Your task:
Answer with the exact lines of the following material from the one containing "cytoplasmic/membranous staining for" through the one containing "positivity in colorectal", both end lines included.
=== Begin Enclosure ===
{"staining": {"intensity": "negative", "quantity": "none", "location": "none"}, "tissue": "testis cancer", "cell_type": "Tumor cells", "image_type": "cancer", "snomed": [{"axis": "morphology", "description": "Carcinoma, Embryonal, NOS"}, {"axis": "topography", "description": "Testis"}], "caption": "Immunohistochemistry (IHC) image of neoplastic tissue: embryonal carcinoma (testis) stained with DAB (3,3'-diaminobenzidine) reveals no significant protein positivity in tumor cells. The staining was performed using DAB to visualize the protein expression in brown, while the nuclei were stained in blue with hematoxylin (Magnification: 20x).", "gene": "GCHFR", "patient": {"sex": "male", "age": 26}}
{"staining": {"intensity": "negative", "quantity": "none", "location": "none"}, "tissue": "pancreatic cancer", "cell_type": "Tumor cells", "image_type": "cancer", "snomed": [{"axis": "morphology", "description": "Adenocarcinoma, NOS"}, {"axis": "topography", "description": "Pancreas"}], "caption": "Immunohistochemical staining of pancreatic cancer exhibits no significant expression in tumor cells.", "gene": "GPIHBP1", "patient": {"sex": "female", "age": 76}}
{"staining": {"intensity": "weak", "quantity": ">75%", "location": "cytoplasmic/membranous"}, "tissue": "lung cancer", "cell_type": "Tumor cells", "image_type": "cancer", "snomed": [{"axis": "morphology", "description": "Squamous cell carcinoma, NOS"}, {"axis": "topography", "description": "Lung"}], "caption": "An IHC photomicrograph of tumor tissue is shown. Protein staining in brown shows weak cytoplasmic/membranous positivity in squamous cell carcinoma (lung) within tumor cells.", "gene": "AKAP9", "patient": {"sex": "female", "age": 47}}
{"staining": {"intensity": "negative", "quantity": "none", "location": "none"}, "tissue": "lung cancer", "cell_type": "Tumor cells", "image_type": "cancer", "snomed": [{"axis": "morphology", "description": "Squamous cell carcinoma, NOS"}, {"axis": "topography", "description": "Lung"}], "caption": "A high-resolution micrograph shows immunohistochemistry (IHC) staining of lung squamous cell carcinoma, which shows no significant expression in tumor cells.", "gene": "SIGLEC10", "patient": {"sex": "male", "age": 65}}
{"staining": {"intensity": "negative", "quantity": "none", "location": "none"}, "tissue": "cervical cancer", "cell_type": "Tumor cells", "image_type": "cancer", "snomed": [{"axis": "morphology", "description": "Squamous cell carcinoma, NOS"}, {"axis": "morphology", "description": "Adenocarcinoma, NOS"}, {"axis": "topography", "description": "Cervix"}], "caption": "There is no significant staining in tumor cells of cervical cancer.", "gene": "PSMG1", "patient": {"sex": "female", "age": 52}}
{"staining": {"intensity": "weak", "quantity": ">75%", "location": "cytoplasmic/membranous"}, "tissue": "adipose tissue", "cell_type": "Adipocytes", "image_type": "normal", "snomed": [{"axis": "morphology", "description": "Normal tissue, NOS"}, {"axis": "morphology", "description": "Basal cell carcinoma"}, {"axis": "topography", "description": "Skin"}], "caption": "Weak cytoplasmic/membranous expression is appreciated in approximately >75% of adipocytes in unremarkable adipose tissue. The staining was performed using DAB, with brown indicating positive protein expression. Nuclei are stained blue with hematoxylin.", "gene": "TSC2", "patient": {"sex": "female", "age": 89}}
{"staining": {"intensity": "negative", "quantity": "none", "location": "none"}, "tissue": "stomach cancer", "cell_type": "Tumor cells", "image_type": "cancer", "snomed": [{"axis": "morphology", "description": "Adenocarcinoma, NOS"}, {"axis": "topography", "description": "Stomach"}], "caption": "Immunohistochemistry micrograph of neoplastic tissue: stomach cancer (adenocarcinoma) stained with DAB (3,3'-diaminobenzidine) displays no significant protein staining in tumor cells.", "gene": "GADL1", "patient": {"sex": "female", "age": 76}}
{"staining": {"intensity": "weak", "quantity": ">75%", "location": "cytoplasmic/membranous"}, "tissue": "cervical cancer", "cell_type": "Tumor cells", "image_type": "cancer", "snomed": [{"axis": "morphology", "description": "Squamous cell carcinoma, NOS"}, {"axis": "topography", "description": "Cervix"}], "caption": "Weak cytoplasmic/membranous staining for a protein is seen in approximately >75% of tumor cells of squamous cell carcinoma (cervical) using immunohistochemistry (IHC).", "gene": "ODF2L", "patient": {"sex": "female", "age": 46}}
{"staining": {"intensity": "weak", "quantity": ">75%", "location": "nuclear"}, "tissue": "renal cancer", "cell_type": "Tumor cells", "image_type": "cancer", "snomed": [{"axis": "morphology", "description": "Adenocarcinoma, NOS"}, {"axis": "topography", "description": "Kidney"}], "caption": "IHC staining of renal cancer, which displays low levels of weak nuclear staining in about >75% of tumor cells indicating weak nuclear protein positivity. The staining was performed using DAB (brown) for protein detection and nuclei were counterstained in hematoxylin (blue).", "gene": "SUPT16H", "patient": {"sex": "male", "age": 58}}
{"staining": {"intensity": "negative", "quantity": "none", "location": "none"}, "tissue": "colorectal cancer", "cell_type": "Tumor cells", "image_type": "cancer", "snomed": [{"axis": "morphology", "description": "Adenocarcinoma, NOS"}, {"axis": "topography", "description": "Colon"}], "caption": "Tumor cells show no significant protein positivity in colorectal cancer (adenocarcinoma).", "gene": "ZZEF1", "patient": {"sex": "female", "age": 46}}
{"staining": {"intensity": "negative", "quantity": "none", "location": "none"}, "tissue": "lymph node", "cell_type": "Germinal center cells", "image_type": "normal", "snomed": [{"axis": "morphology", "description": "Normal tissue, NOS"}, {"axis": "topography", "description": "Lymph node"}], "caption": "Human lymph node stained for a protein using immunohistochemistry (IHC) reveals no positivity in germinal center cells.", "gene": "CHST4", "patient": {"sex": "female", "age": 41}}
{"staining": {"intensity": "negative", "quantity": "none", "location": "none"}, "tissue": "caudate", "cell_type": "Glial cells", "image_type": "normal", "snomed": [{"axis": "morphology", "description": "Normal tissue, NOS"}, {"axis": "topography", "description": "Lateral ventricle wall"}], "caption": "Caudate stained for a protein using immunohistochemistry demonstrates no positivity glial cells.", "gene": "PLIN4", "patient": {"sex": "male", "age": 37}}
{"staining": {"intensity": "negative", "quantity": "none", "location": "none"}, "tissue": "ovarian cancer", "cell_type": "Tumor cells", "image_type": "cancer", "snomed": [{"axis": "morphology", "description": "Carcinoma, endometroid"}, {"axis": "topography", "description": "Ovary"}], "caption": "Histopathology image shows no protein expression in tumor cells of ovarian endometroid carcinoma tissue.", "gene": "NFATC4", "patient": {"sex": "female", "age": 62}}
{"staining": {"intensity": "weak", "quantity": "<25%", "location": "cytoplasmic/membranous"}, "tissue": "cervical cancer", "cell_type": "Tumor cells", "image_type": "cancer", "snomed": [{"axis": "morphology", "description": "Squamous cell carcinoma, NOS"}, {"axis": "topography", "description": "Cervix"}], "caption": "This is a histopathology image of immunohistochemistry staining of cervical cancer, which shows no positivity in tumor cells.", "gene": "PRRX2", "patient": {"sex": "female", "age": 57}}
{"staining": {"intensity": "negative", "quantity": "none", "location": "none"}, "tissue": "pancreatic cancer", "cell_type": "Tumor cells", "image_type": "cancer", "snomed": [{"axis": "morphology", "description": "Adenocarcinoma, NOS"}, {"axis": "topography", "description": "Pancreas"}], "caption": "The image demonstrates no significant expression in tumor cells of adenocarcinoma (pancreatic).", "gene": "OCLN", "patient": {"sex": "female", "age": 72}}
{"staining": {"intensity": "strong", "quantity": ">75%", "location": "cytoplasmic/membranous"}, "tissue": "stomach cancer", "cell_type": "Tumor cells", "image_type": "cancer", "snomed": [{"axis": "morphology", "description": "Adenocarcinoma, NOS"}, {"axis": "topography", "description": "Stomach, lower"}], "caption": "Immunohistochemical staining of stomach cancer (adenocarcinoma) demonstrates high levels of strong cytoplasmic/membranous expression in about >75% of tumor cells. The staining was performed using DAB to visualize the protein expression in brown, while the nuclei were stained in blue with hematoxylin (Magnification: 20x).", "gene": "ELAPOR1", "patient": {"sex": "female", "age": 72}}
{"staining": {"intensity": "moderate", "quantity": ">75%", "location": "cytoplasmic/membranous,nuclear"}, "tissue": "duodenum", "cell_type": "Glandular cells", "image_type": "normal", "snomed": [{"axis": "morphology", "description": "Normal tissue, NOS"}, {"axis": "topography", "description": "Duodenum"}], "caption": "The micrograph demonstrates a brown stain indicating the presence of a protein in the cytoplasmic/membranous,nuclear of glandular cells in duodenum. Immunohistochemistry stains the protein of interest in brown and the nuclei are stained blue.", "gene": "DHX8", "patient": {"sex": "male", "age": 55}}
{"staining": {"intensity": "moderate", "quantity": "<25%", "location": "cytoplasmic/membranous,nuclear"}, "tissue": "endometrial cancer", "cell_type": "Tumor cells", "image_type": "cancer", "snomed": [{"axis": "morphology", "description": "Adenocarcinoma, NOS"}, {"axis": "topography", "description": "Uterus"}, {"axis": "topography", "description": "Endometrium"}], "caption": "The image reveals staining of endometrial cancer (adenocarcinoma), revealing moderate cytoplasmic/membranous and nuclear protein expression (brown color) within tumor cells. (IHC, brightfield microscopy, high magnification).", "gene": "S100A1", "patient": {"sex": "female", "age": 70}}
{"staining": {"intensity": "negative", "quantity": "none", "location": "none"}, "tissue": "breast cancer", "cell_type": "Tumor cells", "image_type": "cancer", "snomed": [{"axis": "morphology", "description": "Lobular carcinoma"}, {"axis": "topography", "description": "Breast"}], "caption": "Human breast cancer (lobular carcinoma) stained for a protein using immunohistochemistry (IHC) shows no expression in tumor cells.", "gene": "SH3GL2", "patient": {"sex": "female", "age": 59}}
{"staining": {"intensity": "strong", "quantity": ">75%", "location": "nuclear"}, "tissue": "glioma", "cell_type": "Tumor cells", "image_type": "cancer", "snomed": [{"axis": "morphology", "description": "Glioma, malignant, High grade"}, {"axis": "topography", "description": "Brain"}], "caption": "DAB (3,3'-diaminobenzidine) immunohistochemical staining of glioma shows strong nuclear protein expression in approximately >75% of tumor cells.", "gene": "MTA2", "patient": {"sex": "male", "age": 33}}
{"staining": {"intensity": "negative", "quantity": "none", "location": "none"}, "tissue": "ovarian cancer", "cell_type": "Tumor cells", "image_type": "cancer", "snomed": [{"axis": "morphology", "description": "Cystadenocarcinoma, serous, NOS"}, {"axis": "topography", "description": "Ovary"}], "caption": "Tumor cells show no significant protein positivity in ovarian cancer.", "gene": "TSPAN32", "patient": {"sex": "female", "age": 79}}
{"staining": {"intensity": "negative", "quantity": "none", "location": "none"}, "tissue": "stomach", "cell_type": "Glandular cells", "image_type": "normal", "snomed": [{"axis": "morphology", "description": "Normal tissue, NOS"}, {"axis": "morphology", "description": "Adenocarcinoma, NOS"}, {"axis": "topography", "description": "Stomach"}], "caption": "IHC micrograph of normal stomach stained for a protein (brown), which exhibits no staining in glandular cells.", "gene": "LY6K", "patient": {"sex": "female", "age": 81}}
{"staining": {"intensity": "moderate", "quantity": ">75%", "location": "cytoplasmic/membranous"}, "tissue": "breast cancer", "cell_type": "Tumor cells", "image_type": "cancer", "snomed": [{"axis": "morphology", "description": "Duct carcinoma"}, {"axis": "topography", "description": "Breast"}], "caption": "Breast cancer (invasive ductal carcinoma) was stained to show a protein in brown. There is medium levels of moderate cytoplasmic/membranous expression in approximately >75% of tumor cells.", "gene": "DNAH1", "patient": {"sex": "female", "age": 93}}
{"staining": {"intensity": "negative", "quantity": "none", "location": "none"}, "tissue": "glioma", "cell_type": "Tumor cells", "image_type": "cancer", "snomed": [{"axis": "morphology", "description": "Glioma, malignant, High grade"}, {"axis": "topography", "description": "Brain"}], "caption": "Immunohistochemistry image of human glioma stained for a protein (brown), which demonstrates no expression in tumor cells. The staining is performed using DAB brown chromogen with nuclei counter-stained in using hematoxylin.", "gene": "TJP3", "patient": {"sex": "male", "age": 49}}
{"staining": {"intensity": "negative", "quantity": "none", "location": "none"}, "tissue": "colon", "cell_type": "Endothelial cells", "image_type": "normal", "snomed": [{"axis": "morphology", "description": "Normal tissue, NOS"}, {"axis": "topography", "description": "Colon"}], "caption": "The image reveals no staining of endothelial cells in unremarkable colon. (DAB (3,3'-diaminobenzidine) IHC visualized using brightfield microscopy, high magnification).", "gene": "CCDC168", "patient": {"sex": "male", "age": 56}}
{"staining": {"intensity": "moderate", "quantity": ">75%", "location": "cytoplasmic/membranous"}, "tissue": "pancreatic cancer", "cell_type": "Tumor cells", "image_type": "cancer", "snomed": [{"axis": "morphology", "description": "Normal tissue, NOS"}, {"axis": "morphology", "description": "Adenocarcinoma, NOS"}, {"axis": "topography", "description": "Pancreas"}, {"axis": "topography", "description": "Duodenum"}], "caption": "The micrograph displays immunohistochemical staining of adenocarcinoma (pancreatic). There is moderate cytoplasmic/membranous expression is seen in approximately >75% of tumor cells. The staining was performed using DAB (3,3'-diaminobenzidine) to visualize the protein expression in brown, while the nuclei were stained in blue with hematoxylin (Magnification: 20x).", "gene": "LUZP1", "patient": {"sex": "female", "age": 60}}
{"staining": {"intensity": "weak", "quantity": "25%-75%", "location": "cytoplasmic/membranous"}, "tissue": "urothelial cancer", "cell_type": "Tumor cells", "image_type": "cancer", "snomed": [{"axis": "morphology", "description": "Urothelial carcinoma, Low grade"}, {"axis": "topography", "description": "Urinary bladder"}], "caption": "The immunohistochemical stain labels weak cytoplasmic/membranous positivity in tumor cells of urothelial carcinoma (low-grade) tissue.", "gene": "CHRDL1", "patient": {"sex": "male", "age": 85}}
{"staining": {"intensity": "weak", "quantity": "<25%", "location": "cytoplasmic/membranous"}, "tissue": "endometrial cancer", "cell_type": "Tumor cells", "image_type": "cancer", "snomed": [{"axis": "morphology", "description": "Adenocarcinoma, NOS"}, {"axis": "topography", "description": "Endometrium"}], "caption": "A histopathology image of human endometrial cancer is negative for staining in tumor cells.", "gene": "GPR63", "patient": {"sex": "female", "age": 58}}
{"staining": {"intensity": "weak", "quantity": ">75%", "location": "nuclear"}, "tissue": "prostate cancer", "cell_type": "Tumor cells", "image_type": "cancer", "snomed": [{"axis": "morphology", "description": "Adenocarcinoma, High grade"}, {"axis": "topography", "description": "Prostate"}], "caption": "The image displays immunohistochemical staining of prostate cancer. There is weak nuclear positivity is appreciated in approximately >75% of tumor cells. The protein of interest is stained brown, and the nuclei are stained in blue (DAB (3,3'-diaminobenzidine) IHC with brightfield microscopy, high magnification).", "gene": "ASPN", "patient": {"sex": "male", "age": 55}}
=== End Enclosure ===
Answer box:
{"staining": {"intensity": "weak", "quantity": ">75%", "location": "cytoplasmic/membranous"}, "tissue": "cervical cancer", "cell_type": "Tumor cells", "image_type": "cancer", "snomed": [{"axis": "morphology", "description": "Squamous cell carcinoma, NOS"}, {"axis": "topography", "description": "Cervix"}], "caption": "Weak cytoplasmic/membranous staining for a protein is seen in approximately >75% of tumor cells of squamous cell carcinoma (cervical) using immunohistochemistry (IHC).", "gene": "ODF2L", "patient": {"sex": "female", "age": 46}}
{"staining": {"intensity": "weak", "quantity": ">75%", "location": "nuclear"}, "tissue": "renal cancer", "cell_type": "Tumor cells", "image_type": "cancer", "snomed": [{"axis": "morphology", "description": "Adenocarcinoma, NOS"}, {"axis": "topography", "description": "Kidney"}], "caption": "IHC staining of renal cancer, which displays low levels of weak nuclear staining in about >75% of tumor cells indicating weak nuclear protein positivity. The staining was performed using DAB (brown) for protein detection and nuclei were counterstained in hematoxylin (blue).", "gene": "SUPT16H", "patient": {"sex": "male", "age": 58}}
{"staining": {"intensity": "negative", "quantity": "none", "location": "none"}, "tissue": "colorectal cancer", "cell_type": "Tumor cells", "image_type": "cancer", "snomed": [{"axis": "morphology", "description": "Adenocarcinoma, NOS"}, {"axis": "topography", "description": "Colon"}], "caption": "Tumor cells show no significant protein positivity in colorectal cancer (adenocarcinoma).", "gene": "ZZEF1", "patient": {"sex": "female", "age": 46}}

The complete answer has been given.